DATA:
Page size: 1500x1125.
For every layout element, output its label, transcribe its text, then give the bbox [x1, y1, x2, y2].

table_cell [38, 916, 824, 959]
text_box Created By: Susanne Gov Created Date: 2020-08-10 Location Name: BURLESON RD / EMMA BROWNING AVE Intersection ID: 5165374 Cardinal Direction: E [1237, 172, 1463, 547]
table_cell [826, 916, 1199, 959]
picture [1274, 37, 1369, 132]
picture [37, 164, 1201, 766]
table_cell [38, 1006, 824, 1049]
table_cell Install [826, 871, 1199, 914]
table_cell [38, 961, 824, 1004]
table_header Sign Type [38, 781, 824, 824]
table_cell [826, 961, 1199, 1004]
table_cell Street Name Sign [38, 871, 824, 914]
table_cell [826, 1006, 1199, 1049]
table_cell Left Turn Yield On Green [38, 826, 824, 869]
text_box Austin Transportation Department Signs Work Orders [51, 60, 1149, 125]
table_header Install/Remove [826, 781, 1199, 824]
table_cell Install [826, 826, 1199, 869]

ASSIGNMENT:
Repeat, character for character, the lines from the one that holds "For every layout" to the final line of the material, inclusive, and no other lines.

ANSWER TO THIS PROBLEM:
For every layout element, output its label, transcribe its text, then give the bbox [x1, y1, x2, y2].

table_cell [38, 916, 824, 959]
text_box Created By: Susanne Gov Created Date: 2020-08-10 Location Name: BURLESON RD / EMMA BROWNING AVE Intersection ID: 5165374 Cardinal Direction: E [1237, 172, 1463, 547]
table_cell [826, 916, 1199, 959]
picture [1274, 37, 1369, 132]
picture [37, 164, 1201, 766]
table_cell [38, 1006, 824, 1049]
table_cell Install [826, 871, 1199, 914]
table_cell [38, 961, 824, 1004]
table_header Sign Type [38, 781, 824, 824]
table_cell [826, 961, 1199, 1004]
table_cell Street Name Sign [38, 871, 824, 914]
table_cell [826, 1006, 1199, 1049]
table_cell Left Turn Yield On Green [38, 826, 824, 869]
text_box Austin Transportation Department Signs Work Orders [51, 60, 1149, 125]
table_header Install/Remove [826, 781, 1199, 824]
table_cell Install [826, 826, 1199, 869]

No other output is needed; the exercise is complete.